Art. 22. Divulgar ou utilizar, por quaisquer meios, o resultado das operações técnicas, protegidas por segredo de justiça e realizadas nos casos, modalidades e formas previstas nesta lei:
Pena — reclusão, de 1 (hum) a 3 (três) anos e multa.
Art.23 . Divulgar gravação de conversa própria, por telefone ou por outro meio, gravada sem o conhecimento do interlocutor, salvo para o exercício regular de um direito:
Pena – reclusão, de 1 (hum) a 3 (três) anos e multa.
Art. 24 . No caso dos crimes previstos no parágrafo 1o do artigo 20, no parágrafo 1o do artigo 21 e nos artigos 22 e 23, a pena é aumentada de um terço se a divulgação se der por meio de jornais e outras publicações periódicas, serviços de radiodifusão e serviços noticiosos, bem como pela internet.
Parágrafo único – A responsabilidade penal, nesses casos, será determinada na forma dos artigos 37 a 39 da Lei n. 5.250, de 9 de fevereiro de 1967.
Art. 25 . Fazer afirmação falsa ou induzir a erro a autoridade judicial, com o propósito de obter autorização para as operações previstas nos artigos 1° e 2° desta lei:
Pena – reclusão, de 1 (hum) a 3 (três) anos e multa.
Parágrafo único. A pena é aumentada de metade, se o agente for funcionário público.
Art.26. Autorizar as operações previstas nos artigos 1° e 2° para finalidade diversa da que trata esta lei:
Pena – reclusão, de 1 (hum) a 3 (três) anos e multa.
Art.27. Desobedecer, sem justa causa, à ordem judicial que determina a realização das operações técnicas previstas nesta lei:
Pena – detenção, de 1 (hum) a 3 (três) anos e multa.
Capítulo VII
Disposições finais e transitórias
Art. 28. Ressalvadas as prerrogativas das partes e do defensor, correrão em segredo de justiça os inquéritos e processos que contiverem elementos informativos ou provas obtidos na forma desta lei.

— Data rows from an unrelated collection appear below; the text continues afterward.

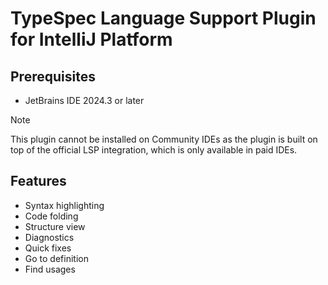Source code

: # TypeSpec Language Support Plugin for IntelliJ Platform

## Prerequisites

- JetBrains IDE 2024.3 or later

> [!NOTE]
> This plugin cannot be installed on Community IDEs as the plugin is built on top of the official LSP integration,
> which is only available in paid IDEs.

## Features

- Syntax highlighting
- Code folding
- Structure view
- Diagnostics
- Quick fixes
- Go to definition
- Find usages
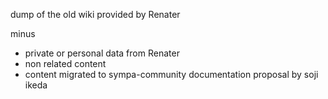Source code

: dump of the old wiki provided by Renater

minus

* private or personal data from Renater
* non related content
* content migrated to sympa-community documentation proposal by soji ikeda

Art. 29 – Enquanto o Ministério da Justiça não definir e a ANATEL não regulamentar o sistema de gerenciamento a ser utilizado para os operações técnicas descritas nesta lei, a Chefia de Polícia estabelecerá a forma de sua execução, de modo a possibilitar o controle do Ministério Público e a garantir a regularidade, inviolabilidade e privacidade do sistema utilizado.
Parágrafo único. As prestadoras de serviços de telefonia deverão manter arquivados, pelo prazo de 5 (cinco) anos, as informações relativas à origem, destino e duração de todas as conversas telefônicas.
Art. 30. Esta lei entrará em vigor 60 (sessenta) dias após sua publicação, aplicando-se, no que forem compatíveis, as normas do Código de Processo Penal e do Código de Processo Penal Militar.
Art. 31. Ficam revogadas as disposições em contrário e especialmente a Lei nº 9.296, de 24 de julho de 1996.